__Task details__: Your output should be each line from the material below that has the word "linejoin".

__Source information__:

****************************************

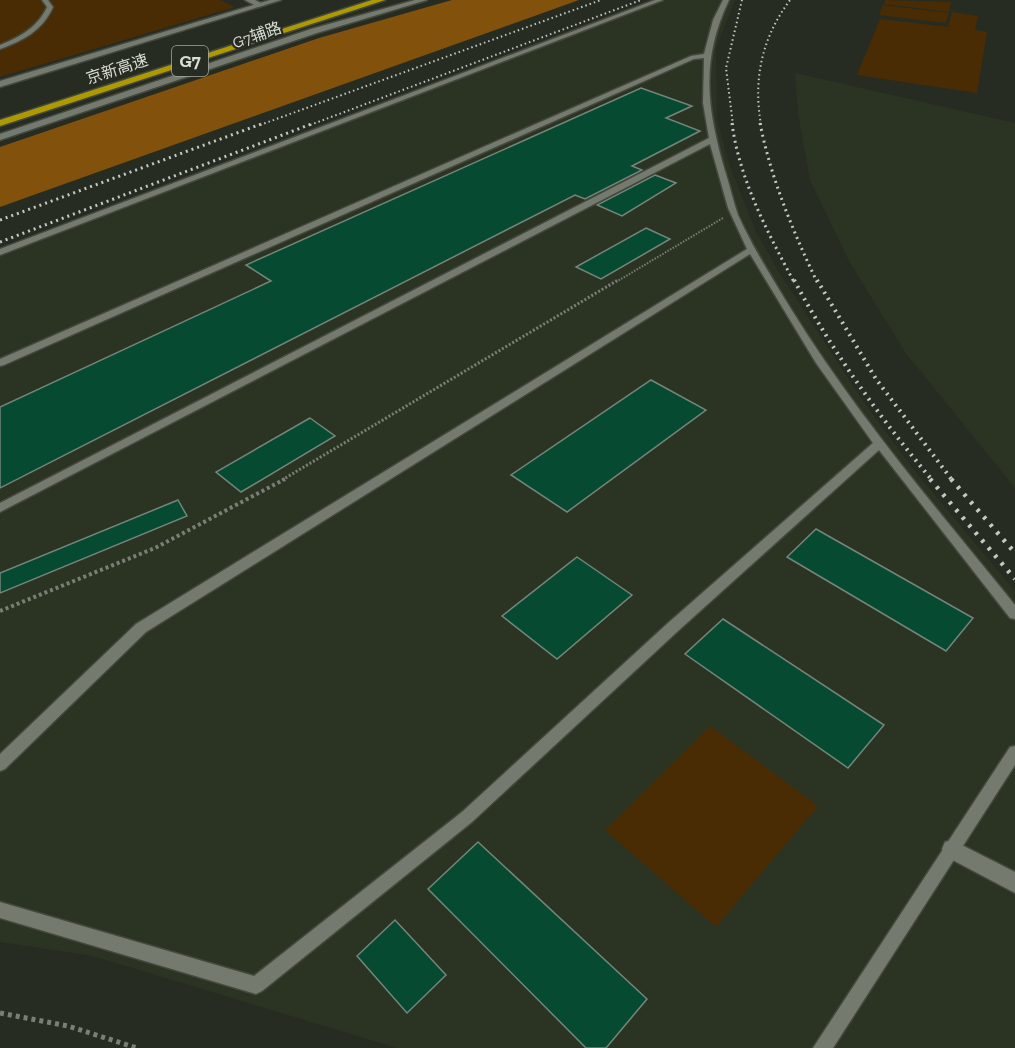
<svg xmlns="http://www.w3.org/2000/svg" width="1015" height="1048" font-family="'Zilla Slab','Noto Sans SC',serif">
	<rect width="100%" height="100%" fill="#262c21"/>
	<path fill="#2b3423" d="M654 0H735L716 48 717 118 729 164 756 232 780 274 863 401 913 469 1015 591V1048H397L93 956 0 942V249Z
		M795 73 1015 123V488L905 352 849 261 810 180 798 113Z"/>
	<path fill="#4a2c04" d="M0 0H220L235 7 0 77Z
		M885 0 951 2 949 12 884 4Z
		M883 5 949 13 946 23 879 15Z
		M952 12 978 16 975 30 987 32 977 93 857 75 880 19 948 27Z
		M710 726 818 806 716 927 605 830Z"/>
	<path fill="#82520c" d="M452 0H579L0 207V147L319 38Z"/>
	<path fill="#074a32" stroke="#75857c" stroke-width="1.5" d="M641 88 692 106 666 118 700 131 632 166 642 170 585 199 575 195 0 488V407L271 281 246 265Z
		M655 175 676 183 622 216 597 205Z
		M646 228 670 239 601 279 576 267Z
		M651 380 706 410 567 512 511 475Z
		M310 418 335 436 241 492 216 472Z
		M178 500 187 516 0 593V573Z
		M816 529 973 618 946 651 787 557Z
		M577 557 632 595 557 659 502 616Z
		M723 619 884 725 848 768 685 654Z
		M478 842 647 999 606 1048H586L428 889Z
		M395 920 446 975 407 1013 357 956Z"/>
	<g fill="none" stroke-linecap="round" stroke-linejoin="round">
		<defs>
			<path id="lane" d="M42 0H48L53 7C43 30 23 41 0 49V45C20 37 38 27 47 7Z
				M655 0H663L0 255V249Z
				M723 0H729C700 61 707 109 725 171 730 186 733 201 738 215 753 248 772 278 791 309 856 414 937 509 1015 605V619L1010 618 879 450 678 631 472 822 262 991 256 994 0 918V902L254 976 462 812 668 623 873 443 816 363 750 254 146 632 5 769 0 771V754L136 624 747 249 728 208 710 144 0 512V503L709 138 703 103 704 58 694 59 4 365 0 366V359L691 56 704 54 713 20Z
				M1015 746V765L833 1048H813L1010 747Z"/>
			<path id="street" d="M245 0H255L265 5 258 7Z
				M952 840 1015 872V893L945 856 942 849 945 842Z"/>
			<path id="secondary" d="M270 0H281L0 87V81Z
				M415 0H427L317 33 0 140V134L311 29Z"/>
			<path id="highway" d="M372 0H385L0 126V120Z"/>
		</defs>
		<use href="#lane" stroke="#44483f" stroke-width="3"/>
		<use href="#street" stroke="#44483f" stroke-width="3"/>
		<use href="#secondary" stroke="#44483f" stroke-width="3"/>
		<use href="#highway" stroke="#44483f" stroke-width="3"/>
		<path stroke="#7a7f76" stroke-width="2" stroke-dasharray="1.5 1.5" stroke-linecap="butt" d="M616 282 723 218"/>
		<path stroke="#7a7f76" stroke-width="3" stroke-dasharray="2 2" stroke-linecap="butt" d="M282 480 618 280"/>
		<path stroke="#7a7f76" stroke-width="4" stroke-dasharray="3 3" stroke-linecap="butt" d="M0 611 155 548 285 479"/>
		<path stroke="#7a7f76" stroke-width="5" stroke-dasharray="4 4" stroke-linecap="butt" d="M0 1013 68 1026 137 1048"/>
		<use href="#lane" fill="#747b6e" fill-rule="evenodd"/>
		<use href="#street" fill="#747b6e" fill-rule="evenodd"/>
		<use href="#secondary" fill="#747b6e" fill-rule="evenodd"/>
		<use href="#highway" fill="#ae9a00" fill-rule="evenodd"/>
		<path stroke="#c5c9c1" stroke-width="2" stroke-dasharray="1.5 3" stroke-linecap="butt" d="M260 125 601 0
			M310 125 641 0
			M733 125 726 68 742 0
			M761 125C753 78 762 38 790 0"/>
		<path stroke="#c5c9c1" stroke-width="3" stroke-dasharray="2 4" stroke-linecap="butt" d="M732 123C739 179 768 233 794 282
			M760 123C771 179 793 231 817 282
			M0 220 264 123
			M0 242 314 123"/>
		<path stroke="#c5c9c1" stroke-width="4" stroke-dasharray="2 5" stroke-linecap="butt" d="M794 280C832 351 880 418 932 480
			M817 280 876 379 952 480"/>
		<path stroke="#c5c9c1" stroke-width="4.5" stroke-dasharray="3 7" stroke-linecap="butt" d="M930 479 1015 579
			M951 479 1015 553"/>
	</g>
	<g text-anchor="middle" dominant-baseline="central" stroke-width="4.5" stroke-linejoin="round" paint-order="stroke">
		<g font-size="16" fill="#d9ddd6" stroke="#262c21">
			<text transform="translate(257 35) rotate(-19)">G7辅路</text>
			<text transform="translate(117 69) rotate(-18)">京新高速</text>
		</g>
		<rect fill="#262c21" stroke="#a3a8a0" stroke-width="1.5" x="172" y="46" width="36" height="30" rx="4.5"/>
		<g font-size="18" font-weight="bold" fill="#d9ddd6">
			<text x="190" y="61">G7</text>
		</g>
	</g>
</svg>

****************************************

__Answer__:
	<g fill="none" stroke-linecap="round" stroke-linejoin="round">
	<g text-anchor="middle" dominant-baseline="central" stroke-width="4.5" stroke-linejoin="round" paint-order="stroke">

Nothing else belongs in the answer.